Having a website in different languages for different countries, they do automatic redirection depending on the country you connect from (by using your ip address). However, they cloack their page in order to NOT redirect if it's a search engine or any bot. You can test this easily by changing your user-agent to a search engine's one and you will see that you won't be redirected.
I can't post here which websites I am talking about as it's not allowed to mention here, but if you spend some time researching you will find some yourself.
So back to the question. I have only heard of BrowserHawk as a tool for detecting bots. Do you think that this is the best choice? and what is used by the leaders? is there a way I can test if they are using it?
I would like to do the same as them, as we are in the same business and at least I need to compete at the same level.
If not browserhawk can u suggest me how to do it? any opensource alternatives? any custom code?
Any help would be very appreciated..
Most major search engines can easily be detected using full trip DNS.
Some useful info here:
Hope that helps!
Yes thanks, it helped to clarify a lot of things.
My first guess with BrowserHawk was completely wrong :).
Anyway, I also read in other sources and they are suggesting SpiderSpy by fantomas.
I would have to pay 258$ every year, but at least seems they give a complete and updated list of IPs to which I can tweak the page (for good intents of course).
Would you trust this list?
Do you think google or the other big search engines would be able to go past this list of IPs authomatically if they want to test for cloaking?

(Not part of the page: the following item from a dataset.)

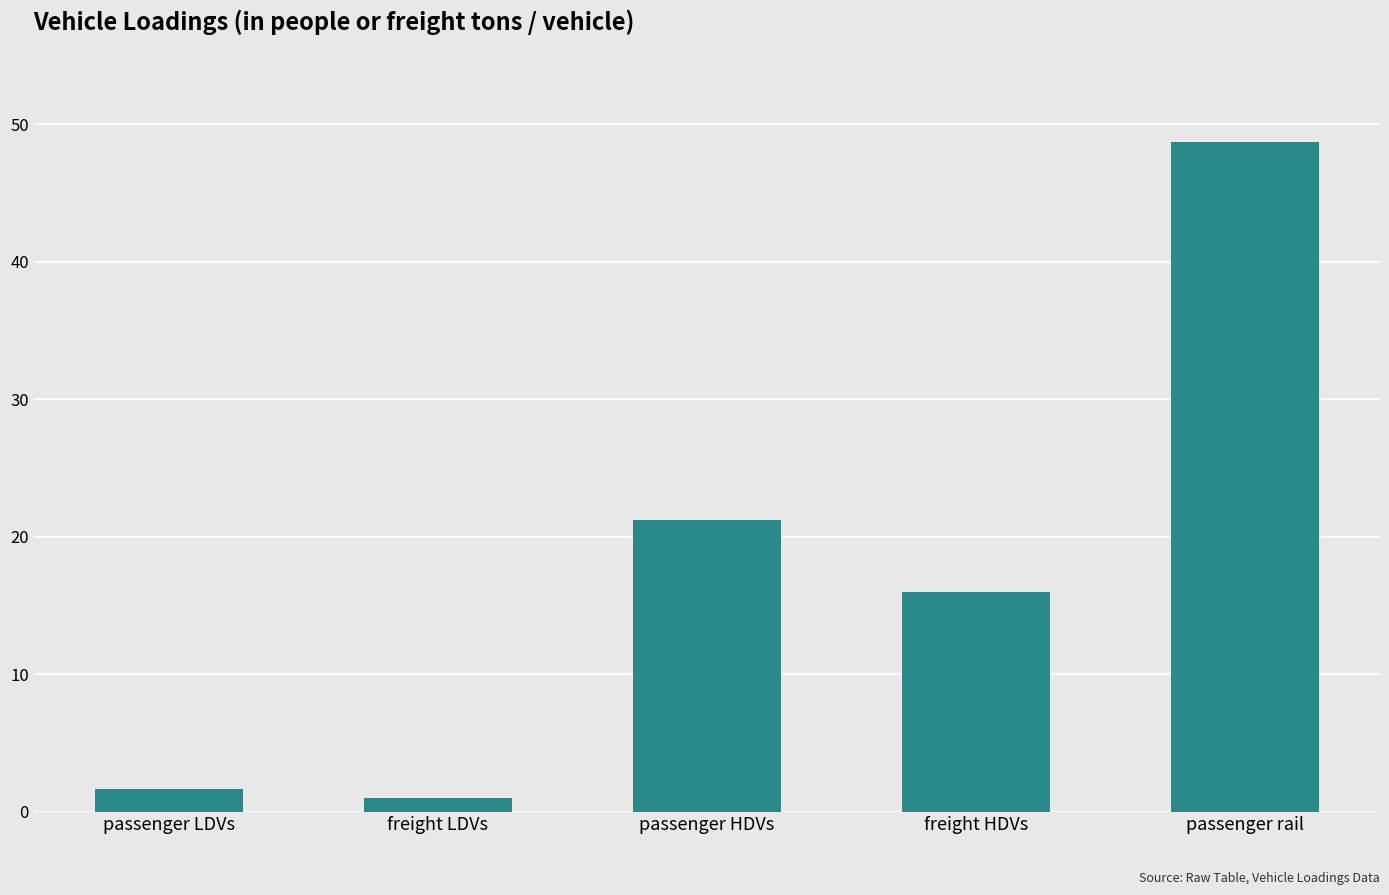

What is the maximum value shown in the chart?

48.7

I am not much worried about manual checks, as if the techniques used have good intents and the reviewer common sense the site shouldn't be banned (but yes it's guess work to know how tollerant they are). I'm only talking about automatic ways implemented by google to detect cloaking.

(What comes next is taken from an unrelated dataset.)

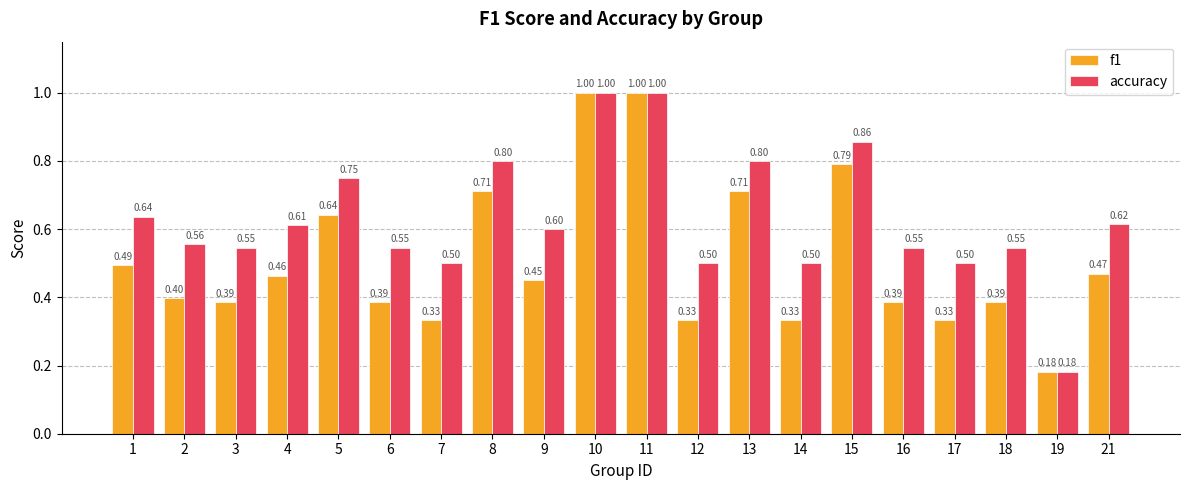

What is the value of the accuracy bar at the 7th from the left?

0.5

I did some more research and the 3 market leaders in my field they all use "cloaking". The thing that is buggering me is that I spend the time to unerstand all I can, risks etc... and instead I have seen the market leaders do cloaking by using ONLY USER-AGENTs strings.
This is quite shocking to me. They present a complete different page to users and to bots, and don't even do reverse lookup of the ip address.

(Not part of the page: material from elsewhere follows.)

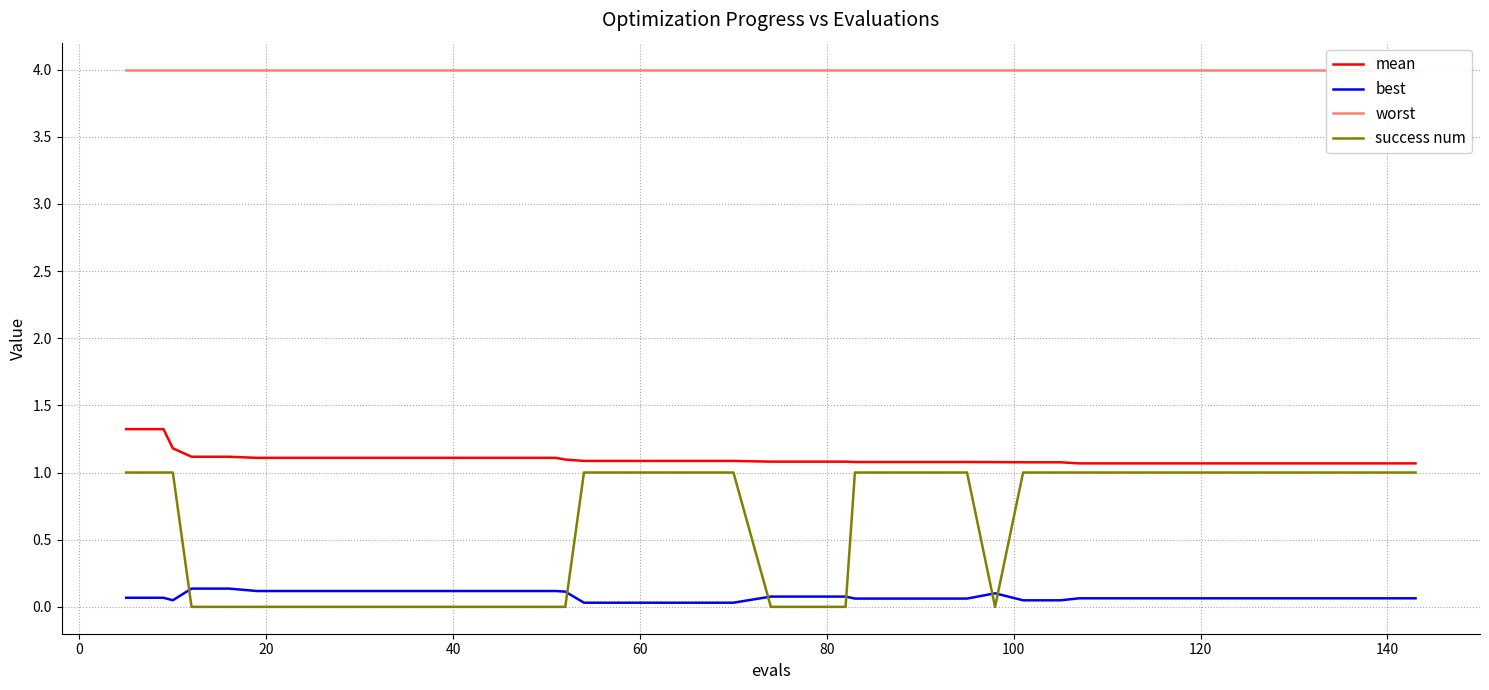

After their last crossing, which series has the higher values: success num or best?

success num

Do you see any reason why this might be their choice? Do you think that by making it so easy to find out (u don't even have to change ur Ip) they have less of a risk?
Why they are not paying attention to possible penalties? Maybe having pr above 6 makes them "untouchable" so they don't have to deal with any of these problems?
That wouldn't be faire..
Do you think I should follow their example?
found an alternative solution in the end.. we decided on using google approved policies only to be in the safe side
so what's google approved policies, after all?
[edited by: incrediBILL at 5:57 am (utc) on Sep. 15, 2008]
[edit reason] no specifics, see TOS [/edit]
Neither of the examples given here are ones where the black-hat definition of "cloaking" applies. Serving different language or currency content based on location is not "cloaking with intent to deceive" either visitors or search engines.
Using the user-agent or reverse-DNS lookup method to force a particular language or currency setting for a search engine robot is not maliciously deceptive.
i understand but here is some simple help if someone is faced with my position , instead of using code to detect googlebot by using the user-agent variable i just set a dummy cookie called testcookie to 1 then did a check if testcookie is 1 then redirect to force country check otherwise do nothing so it defaults the the USA the default country! This way im not looking for a string like googlebot or checking IPAddresses that may change over time! i am checking to see that this is a browser client that accepts cookies and if it does then only redirect to country select page otherwise do nothing but display the page so googlebot can index it. Now to my more pressing point how do i make the googlebot come quick :-) and when it comes it only gets my main page not the other pages is there a way to make it index pages quicker? sorry this post probably belongs elsewhere but a simple solution to my earlier problem of google skipping my pages will hopefully help someone in the future!